Durant son séjour en Indochine, il se passionne pour la navigation sur le Mékong et les améliorations qui peuvent être apportées au service des transports, en particulier sur le bief laotien du fleuve. Ayant appris qu’une des passes au milieu des rapides de Khone, le Hou Sadam, était fréquemment traversée par les pirogues de commerçants indigènes ou de colons, il élabore le projet de la parcourir d’amont en aval pour en faire la reconnaissance.

 

Après avoir obtenu l’autorisation du chef de la division navale de réserve, il s’embarque le 6 août 1903 à l’entrée nord du chenal à bord d’une pirogue spécialement aménagée, en compagnie du lieutenant de vaisseau Georges Eugène Simon, directeur des Messageries fluviales de Cochinchine et pionnier de l’exploration des chutes de Khone, de Monsieur Demay, commis de l’Agence des Messageries, et de quatre bateliers.

 

 

Le lieutenant de vaisseau Georges Eugène Simon :

A 191 – LE COMMANDANT JULES DIACRE (1864 – 1903) UN HÉROS OUBLIÉ DU MÉKONG.

A un tournant du fleuve, l’embarcation chavire à cause des lames très fortes et tout l’équipage se retrouve à l’eau. Un moment les hommes arrivent à se maintenir à la surface, accrochés à la pirogue emportée par un courant impétueux. Mais bientôt, par suite d’une manœuvre des bateliers essayant de redresser le bateau, tout le monde se retrouve plongé sous l’eau. Le commandant Diacre, sans doute gêné par sa vieille blessure de guerre, n’arrive pas à remonter à la surface et est englouti par le tourbillon des eaux, en même temps qu’un des piroguiers. Non sans peine, le capitaine Simon et M. Demay rejoignent la berge où ils retrouvent les trois bateliers rescapés du naufrage. Durant deux jours Monsieur Simon entreprend d’intenses recherches le long des berges pour tenter de retrouver l’infortuné officier. En vain ; malgré tous les efforts possibles, le corps du commandant Diacre ne sera jamais retrouvé.

 

Faute de pouvoir le porter en terre dans une sépulture décente, un petit monument sera élevé à proximité du lieu du naufrage, le long de l’île de Sadam, afin de rappeler la mémoire de ce courageux officier de marine victime de l’amour de son métier et de son désir d’en étendre la connaissance et l’expérience.

 

La berge sud-ouest de Don Sadam (photo J.M. Strobino - Mars 2012) :

 

A 191 – LE COMMANDANT JULES DIACRE (1864 – 1903) UN HÉROS OUBLIÉ DU MÉKONG.
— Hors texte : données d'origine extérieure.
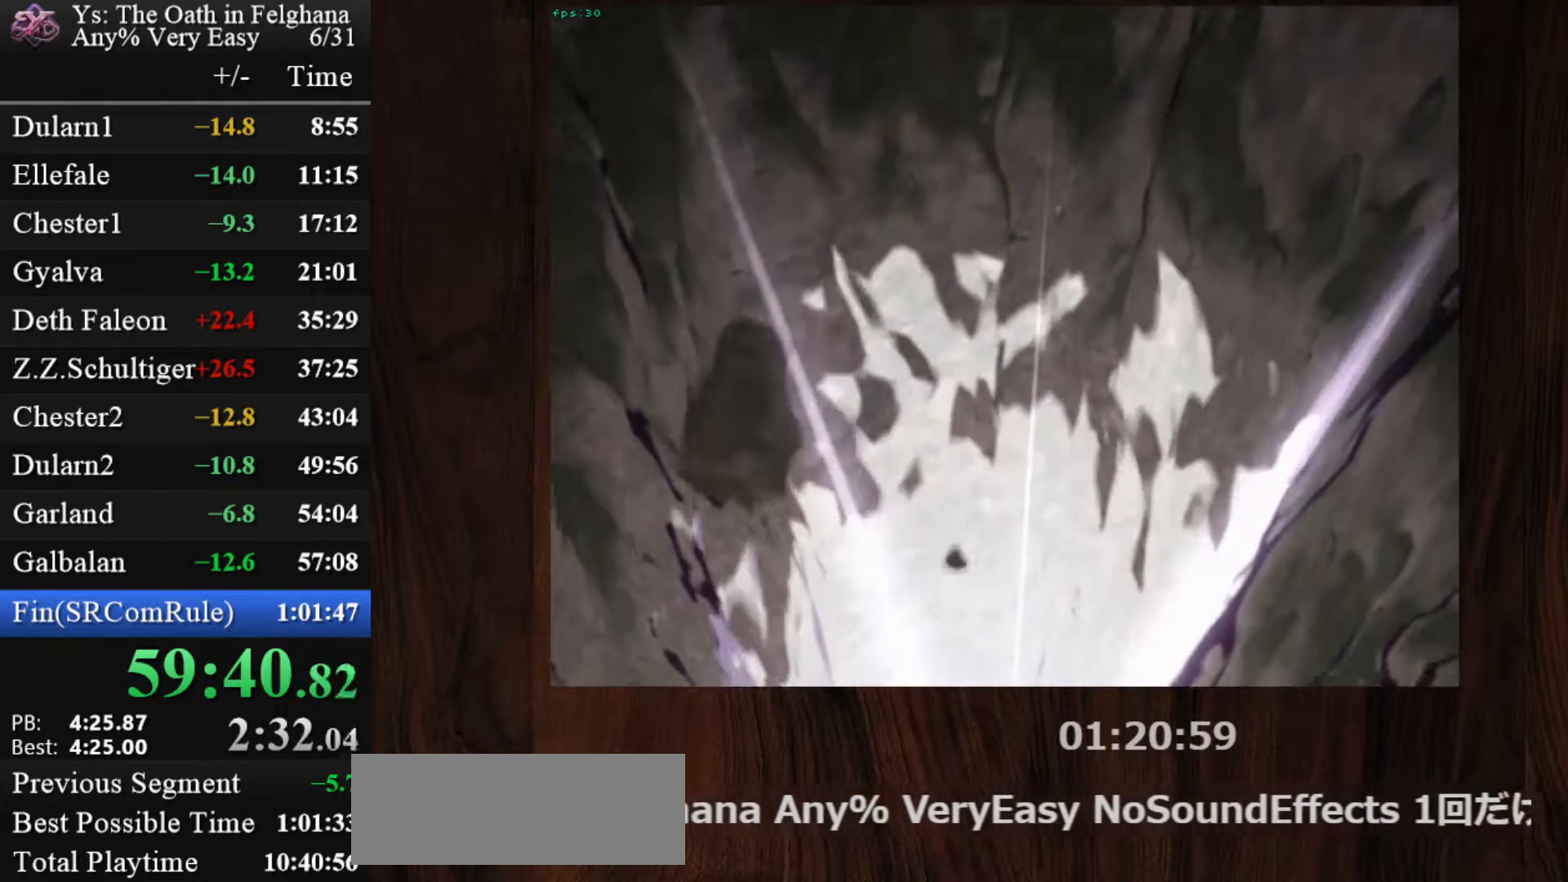
{"keys": [], "mouse": [], "events": [[50, "z", "down"], [133, "z", "up"], [183, "z", "down"], [233, "z", "up"], [283, "z", "down"], [367, "z", "up"], [417, "z", "down"], [467, "z", "up"]]}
A cet endroit peu fréquenté, le monument au commandant Diacre va tomber dans l’oubli et faute d’entretien, il se détériore rapidement, victime des crues successives du fleuve à la saison des hautes eaux.

 

De passage dans la région de Khone en mars 2012, je me suis rendu en pirogue à moteur jusqu’au village de Ban Sadam sur l’île du même nom afin d’obtenir quelques renseignements sur le sujet. Les habitants m’ont conduit auprès d’un vieux Laotien qui se souvenait de l’édifice à la mémoire d’un farang. Il a bien voulu me conduire le long de la berge du Mékong sur le terrain d’un jeune propriétaire local. Nous avons traversé plusieurs de ses champs et à un endroit précis, au beau milieu de cultures potagères, le vieil homme s’est arrêté et m’a désigné de la main le lieu où se trouvait le monument à l’époque.

 

J’ai pu vérifier que l’emplacement correspondait précisément à celui indiqué sur ma vieille carte Madrolle ! Par contre, je n’ai retrouvé aucun reste du monument…

 

Site où était érigé le monument à Diacre (photo J.M. Strobino - Mars 2012) :

 

A 191 – LE COMMANDANT JULES DIACRE (1864 – 1903) UN HÉROS OUBLIÉ DU MÉKONG.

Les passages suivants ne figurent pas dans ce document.